Reflecting upon Tuesdays with Morrie.
Throughout Tuesdays with Morrie, Mitch Albom writes about his experience with a genuinely loving person. He states that when a person accepts death, then they really begin to learn how to live (Mitch Albom). Morrie gets in touch with personality and touches everyone else's as well. He surrounds himself and others with love. After being diagnosed with Lou Gehrig's Disease, his body whithers, not his mind. Mitch goes to him for security. Mitch is highly interested in his job, and anything but his relationships for a major portion of his life. Once he brings himself back to Morrie, his coach from college, he makes himself one with his spirituality and is willing to accept and better his faults of letting everyday culture and society run his life, not his self.

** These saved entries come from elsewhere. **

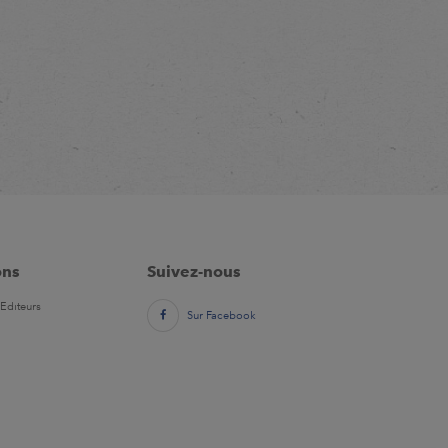
ons
Suivez-nous
Editeurs
Sur Facebook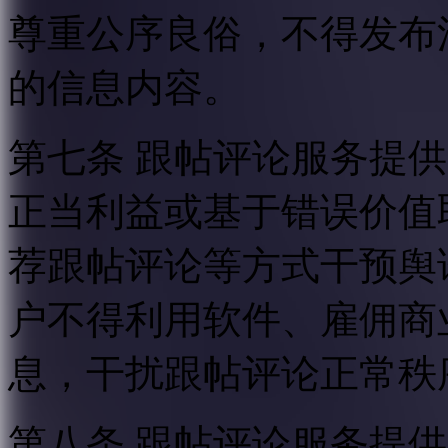
尊重公序良俗，不得发布
的信息内容。
第七条 跟帖评论服务提
正当利益或基于错误价值
荐跟帖评论等方式干预舆
户不得利用软件、雇佣商
息，干扰跟帖评论正常秩
第八条 跟帖评论服务提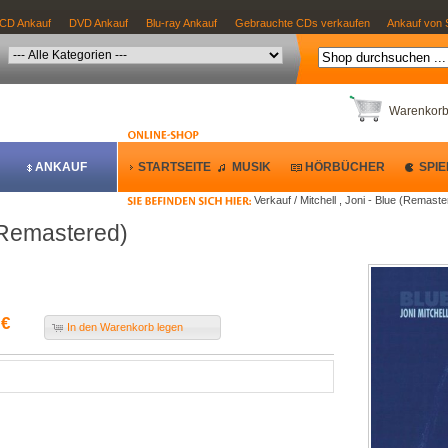
CD Ankauf
DVD Ankauf
Blu-ray Ankauf
Gebrauchte CDs verkaufen
Ankauf von 
Warenkor
ANKAUF
STARTSEITE
MUSIK
HÖRBÜCHER
SPIE
Verkauf / Mitchell , Joni - Blue (Remast
 (Remastered)
 €
In den Warenkorb legen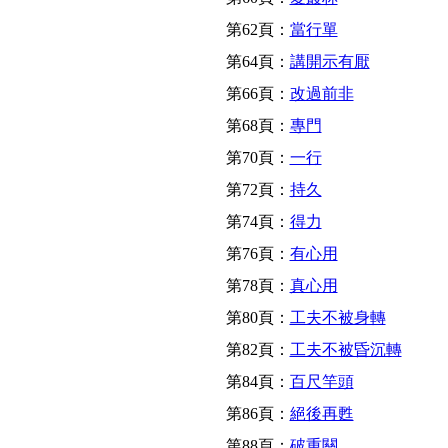
第62頁：
當行單
第64頁：
講開示有厭
第66頁：
改過前非
第68頁：
專門
第70頁：
一行
第72頁：
持久
第74頁：
得力
第76頁：
有心用
第78頁：
真心用
第80頁：
工夫不被身轉
第82頁：
工夫不被昏沉轉
第84頁：
百尺竿頭
第86頁：
絕後再甦
第88頁：
破重關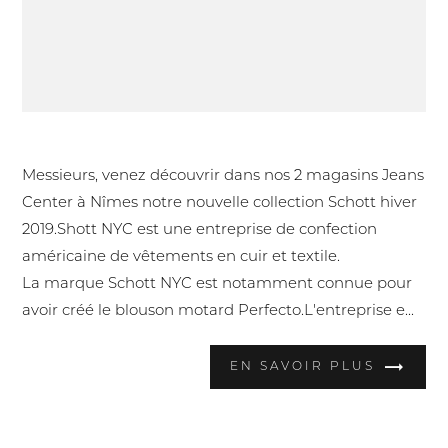
Nouvelle collection homme Schott hiver 2019
Messieurs, venez découvrir dans nos 2 magasins Jeans
Center à Nîmes notre nouvelle collection Schott hiver
2019.Shott NYC est une entreprise de confection
américaine de vêtements en cuir et textile.
La marque Schott NYC est notamment connue pour
avoir créé le blouson motard Perfecto.L'entreprise e...
EN SAVOIR PLUS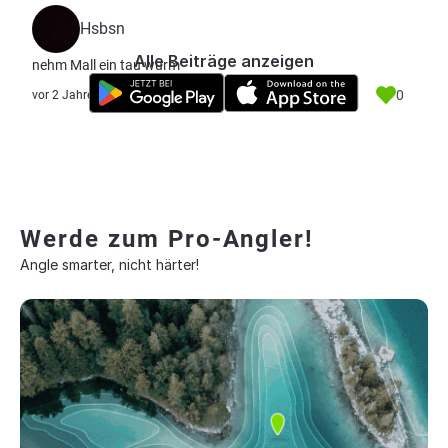
Hsbsn
Alle Beiträge anzeigen
nehm Mall ein tau wurm
0
vor 2 Jahre
Werde zum Pro-Angler!
Angle smarter, nicht härter!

On the fifth Tuesday Morrie and Mitch talk about family. Morrie brings up the topic of security found in family. There is a spiritual security of a family always watching out for a person, and nothing else can give a person that. Mitch, in Tuesdays with Morrie has no children and has never been involved or even though about starting a family. He sees children as tying him down. There is a moment of realization for Mitch when Morrie tells Mitch that he would not have missed the experience of having kids for anything. There is nothing more humbling in this story than the total giving of one's self. Love is this context is totally unselfish, and the responsibility of a child is greater than any job or any feeling money can give. In my life, I am selfish and not understanding of the love my parents have for me as their child. It is easy to take things for granted and the sacrifice they make for me I have come to know all too well, so it has caused a lack of appreciation. Morrie is able to look back and see the meaning aspects of a family relationship because he does not have society in the way during his illness to block the true meaning of family and relationships.